** Teks Sumber **

BREAKING

Kamis, 12 Juli 2012

Ushuluddin & Ketidakwarasan

            Beberapa saat yang lalu telah diluncurkan tulisan mengenai Ushuluddin sebagai tanah yang dijanjikan, sebagai yang tertua diantara fakultas samawi. Dari reka historis lahirnya fakultas dakwah sebagai anak tertua dan fisip sebagai anak yang paling bungsu jelas memperlihatkan eksistensi Ushuluddin sebagai fakultas yang mampu hadir sebagai pioneer bagi lahirnya dua fakultas besar yang memiliki cabang-cabang pemikirannya sendiri.

** Daftar Materi **
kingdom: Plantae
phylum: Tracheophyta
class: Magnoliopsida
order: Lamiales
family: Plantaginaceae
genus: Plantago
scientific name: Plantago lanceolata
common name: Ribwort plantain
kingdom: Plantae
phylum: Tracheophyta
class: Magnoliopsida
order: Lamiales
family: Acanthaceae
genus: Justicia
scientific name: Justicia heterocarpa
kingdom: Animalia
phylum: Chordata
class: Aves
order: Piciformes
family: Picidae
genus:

** Soal untuk Dikerjakan **
A: Dalam teks tentang Fakultas Ushuluddin, fakultas apa yang disebut sebagai anak tertua?
B: Lanjutkan teks tentang Fakultas Ushuluddin mulai dari kalimat sesudah kalimat terakhirnya.
Materi di atas tidak digunakan sama sekali dalam pengerjaan soal.

** Jawaban Tiap Soal **
A: Fakultas dakwah.

B:
Ushuluddin sebagai jantung dari UIN syarif hidayatullah, ungkapan seperti itu sudah sering kita dengar dari orang-orang yang mengagumi pemikiran-pemikiran tokoh-tokoh nasional yang berasal dari UIN syarif. Apalah jadinya UIN Jakarta jika seandainya Ushuluddin tidak penah ada. Disamping dilegitimasi sebagai sebuah fakultas, Ushuluddin senantiasa menjadi sebuah inspirasi dan the spirit of human being  bagi keberadaan sesuatu yang lainnya, termasuk Dakwah dan Fisip.[1]
Ushuluddin sudah seharusnya merasa memiliki diri mereka sendiri, memiliki fakultas mereka sendiri, nadi Ushuluddin masihlah berdetak pada setiap fakultas yang dilahirkannya, dan anak-anak itu tidaklah dapat lepas dari ke-Ushuluddinan yang melekat pada diri mereka. Sudah seharusnya setiap anak menghormati orang yang sudah melahirkannya. Tetapi tidak banyak diantara anak-anak itu tidak menyadari hal normatif seperti itu, mereka seolah tidak menyadari bahwa eksistensi mereka adalah ‘berkat’ dari Ushuluddin, kebaikan Ushuluddin, luasnya Ushuluddin.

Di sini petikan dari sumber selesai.